- **What you have to do**:
Check each line of the listing for the word "down" and report the ones that have it.

- **Provided information**:
┌────────

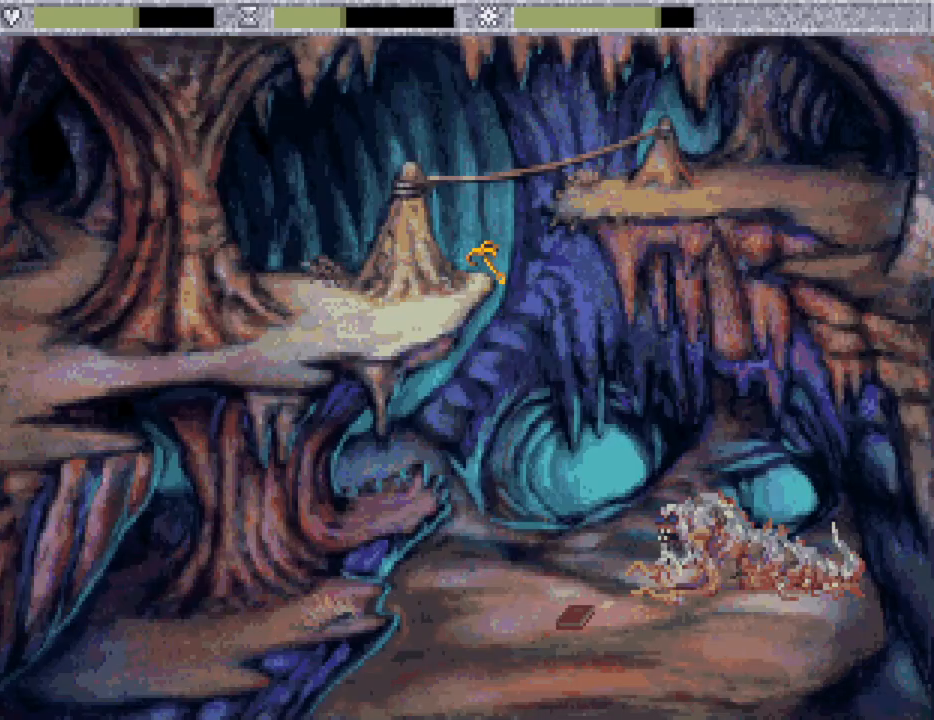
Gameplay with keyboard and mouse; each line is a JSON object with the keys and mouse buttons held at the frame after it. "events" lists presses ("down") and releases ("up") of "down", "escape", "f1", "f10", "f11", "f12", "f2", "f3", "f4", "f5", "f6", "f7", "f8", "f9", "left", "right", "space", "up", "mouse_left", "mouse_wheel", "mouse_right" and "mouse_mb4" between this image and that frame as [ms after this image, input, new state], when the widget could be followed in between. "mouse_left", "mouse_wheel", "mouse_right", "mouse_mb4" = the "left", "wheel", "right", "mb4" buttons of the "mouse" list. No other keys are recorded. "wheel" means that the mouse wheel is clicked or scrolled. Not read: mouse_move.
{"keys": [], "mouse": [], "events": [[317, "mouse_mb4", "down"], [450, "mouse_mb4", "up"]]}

└────────
┌────────

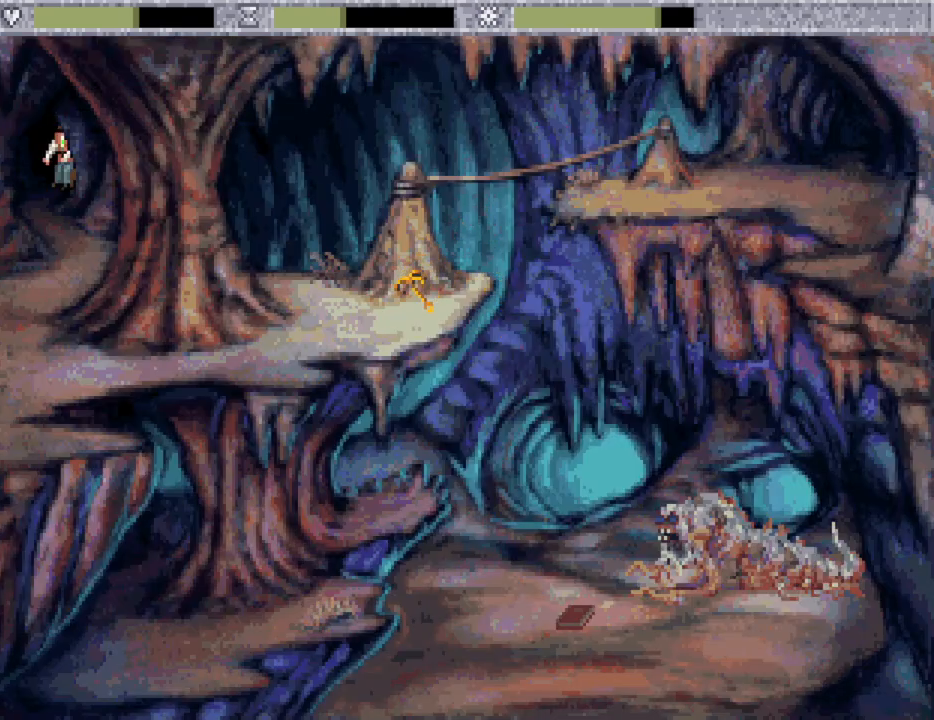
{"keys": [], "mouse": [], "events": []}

└────────

- **Response to the task**:
Gameplay with keyboard and mouse; each line is a JSON object with the keys and mouse buttons held at the frame after it. "events" lists presses ("down") and releases ("up") of "down", "escape", "f1", "f10", "f11", "f12", "f2", "f3", "f4", "f5", "f6", "f7", "f8", "f9", "left", "right", "space", "up", "mouse_left", "mouse_wheel", "mouse_right" and "mouse_mb4" between this image and that frame as [ms after this image, input, new state], when the widget could be followed in between. "mouse_left", "mouse_wheel", "mouse_right", "mouse_mb4" = the "left", "wheel", "right", "mb4" buttons of the "mouse" list. No other keys are recorded. "wheel" means that the mouse wheel is clicked or scrolled. Not read: mouse_move.
{"keys": [], "mouse": [], "events": [[317, "mouse_mb4", "down"], [450, "mouse_mb4", "up"]]}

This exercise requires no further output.